Der Kolporteur

Als ich vor vier Wochen die Pressekonferenz in Dussmanns neuem KulturKaufhaus besuchte, als ich danach durch jenen Glasstahlbetonkasten in der Friedrichstraße zog, und als ich schließlich den Text zum Thema verfaßte, hätte ich es nicht für möglich gehalten, daß ich danach mit dem Laden noch einmal etwas zu tun haben würde. Als karrieregeiler Journalist (schöner Pleonasmus) sollte man nicht zu voreilig sein.

Genug der Vorgeschichte.

Sinn und Zweck jener Aktion, von der ich nun erzählen werde, vermag ich nicht so genau zu erklären, jedenfalls hocke ich letzte Woche in der Aufnahmeprüfung der Berliner Journalistenschule. Es gibt den üblichen Wissens- und Bildertest, dann lautet die Aufgabe: "Schreiben Sie eine Reportage über das neue Kultur ..!" Nochmals eine Geschichte über die Kulturvernichtungsstation, nein, das ging nun wirklich nicht, also habe ich einfach das gemacht, was ich immer mache, wenn ich nicht weiter weiß, ich habe über die Situation selbst geschrieben. Und das liest sich ungefähr so:

Am Eingang steht eine Fahne mit der Aufschrift "Ehrenbanner der SED". "Det is ja een Ding", murmelt Serena K. Langsam geht sie in den Ostalgieshop des Berliner KulturKaufhauses. In der Zonenecke des von dem Dienstleistungsdämlak Dussmann in die Welt gesetzten Megastores werden rote Fäuste, eine Marx-Engels-Gesamtausgabe, Leninbüsten und DDR-Orden angeboten. "Ick gloob nich, daß die Ossis des koofen", sagt Serena K., "wer will mit dem Schmus denn noch etwas anfangen". Sie muß es wissen, Serena ist im Osten der deutschen Hauptstadt aufgewachsen. Jetzt will sie Journalistin werden.

Manfred Volkmar, Leiter der Journalistenschule, hat für den Reportagetest sogar eine Pressekonferenz organisiert. Es soll eben zugehen wie im richtigen Berufsleben. Anwesend sind Hartwig Schulte-Loh, Geschäftsführer des KulturKaufhauses, und Thomas Greiner, Pressesprecher der Dussmann-Gruppe. Greiner eröffnet das Gespräch und bombardiert die Journalistenjugend mit Zahlen, Zahlen und nochmals Zahlen.

Man ist beeindruckt. Es werden mehr Fragen als auf der offiziellen Pressekonferenz gestellt. Die beiden Dussmänner wissen immer ein Antwort.

Schulte-Loh ist gemäß der eigenen Firmenlosung betont freundlich, Greiner spielt dagegen den schnippischen Wahlberliner. "Wie alt sind Sie?" wird er gefragt. "42!" antwortet der Manager. "Und ihr Kollege? hallt es aus der fünften Reihe. "82", höhnt Greiner und grient. Ein tolles Duo. Wo haben die beiden nur ihre Masche gelernt? In einer Journalistenschule?
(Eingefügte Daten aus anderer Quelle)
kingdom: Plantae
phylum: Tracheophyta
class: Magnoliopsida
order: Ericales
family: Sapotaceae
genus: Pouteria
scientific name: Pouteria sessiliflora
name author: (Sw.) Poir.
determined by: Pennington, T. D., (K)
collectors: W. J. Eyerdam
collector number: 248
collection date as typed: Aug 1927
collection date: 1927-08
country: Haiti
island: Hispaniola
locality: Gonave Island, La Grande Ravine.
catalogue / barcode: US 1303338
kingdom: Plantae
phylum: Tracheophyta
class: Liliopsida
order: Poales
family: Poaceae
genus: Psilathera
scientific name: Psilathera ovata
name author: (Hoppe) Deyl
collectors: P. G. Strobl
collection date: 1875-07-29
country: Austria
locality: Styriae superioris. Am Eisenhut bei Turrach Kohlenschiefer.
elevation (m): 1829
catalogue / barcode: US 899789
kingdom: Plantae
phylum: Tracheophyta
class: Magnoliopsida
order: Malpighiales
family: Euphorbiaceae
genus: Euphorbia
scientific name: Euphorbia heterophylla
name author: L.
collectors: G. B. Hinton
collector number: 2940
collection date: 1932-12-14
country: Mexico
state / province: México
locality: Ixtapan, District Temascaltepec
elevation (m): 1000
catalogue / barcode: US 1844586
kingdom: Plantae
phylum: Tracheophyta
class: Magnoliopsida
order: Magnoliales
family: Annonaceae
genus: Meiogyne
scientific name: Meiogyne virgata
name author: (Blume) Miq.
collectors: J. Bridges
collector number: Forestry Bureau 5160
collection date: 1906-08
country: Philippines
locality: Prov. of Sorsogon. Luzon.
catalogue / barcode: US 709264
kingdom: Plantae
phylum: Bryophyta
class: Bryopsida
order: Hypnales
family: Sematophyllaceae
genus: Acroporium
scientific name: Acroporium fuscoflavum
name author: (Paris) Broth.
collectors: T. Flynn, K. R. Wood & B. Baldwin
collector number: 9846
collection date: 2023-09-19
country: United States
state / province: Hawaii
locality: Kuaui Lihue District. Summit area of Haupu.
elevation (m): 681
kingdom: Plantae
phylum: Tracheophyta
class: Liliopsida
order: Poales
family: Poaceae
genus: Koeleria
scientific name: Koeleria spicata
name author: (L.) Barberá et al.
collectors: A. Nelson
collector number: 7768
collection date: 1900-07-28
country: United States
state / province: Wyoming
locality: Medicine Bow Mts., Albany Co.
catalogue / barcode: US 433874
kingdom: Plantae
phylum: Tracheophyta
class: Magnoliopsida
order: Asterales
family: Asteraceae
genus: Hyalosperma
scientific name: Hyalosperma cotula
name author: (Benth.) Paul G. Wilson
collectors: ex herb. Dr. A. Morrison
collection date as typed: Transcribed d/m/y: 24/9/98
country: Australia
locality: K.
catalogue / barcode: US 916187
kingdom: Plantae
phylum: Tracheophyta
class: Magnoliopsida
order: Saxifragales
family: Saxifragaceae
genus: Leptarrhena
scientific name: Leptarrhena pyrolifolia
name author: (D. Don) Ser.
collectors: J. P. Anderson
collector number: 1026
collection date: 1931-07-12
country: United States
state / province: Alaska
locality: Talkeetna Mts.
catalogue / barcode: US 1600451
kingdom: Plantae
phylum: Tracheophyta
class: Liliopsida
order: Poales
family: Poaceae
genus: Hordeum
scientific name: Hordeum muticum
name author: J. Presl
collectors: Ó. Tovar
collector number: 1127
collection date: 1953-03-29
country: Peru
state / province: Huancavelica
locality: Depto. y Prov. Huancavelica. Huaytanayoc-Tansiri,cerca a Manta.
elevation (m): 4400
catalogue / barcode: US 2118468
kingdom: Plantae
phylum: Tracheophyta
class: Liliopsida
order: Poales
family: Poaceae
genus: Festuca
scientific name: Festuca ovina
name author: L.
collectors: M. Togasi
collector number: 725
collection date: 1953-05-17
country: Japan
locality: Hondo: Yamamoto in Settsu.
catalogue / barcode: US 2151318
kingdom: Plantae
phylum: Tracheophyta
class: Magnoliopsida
Nach dem Frage- und Antwortspiel ziehen 49 Reporter durch das Haus. Mit Stift und Block in der Hand interviewen sie Käufer und Verkäufer. Ein guter Publicity-Gag. So ein Presseaufgebot hat es im KulturKaufhaus noch nicht gegeben. Doch nicht alle sind glücklich über das Ereignis. "Schon wieder jemand, der mich nach meiner Meinung über diesen Dussmann ausquetscht", motzt eine ältere Dame aus Zehlendorf: "Gehört das auch zum Service?" "Nein, nein, natürlich nicht", stottern die nervösen Frager, "wir legen gerade die Aufnahmeprüfung der Berliner Journalistenschule ab."

Die Zehlendorferin schaut ein wenig skeptisch, wünscht viel Erfolg und verläßt das KulturKaufhaus.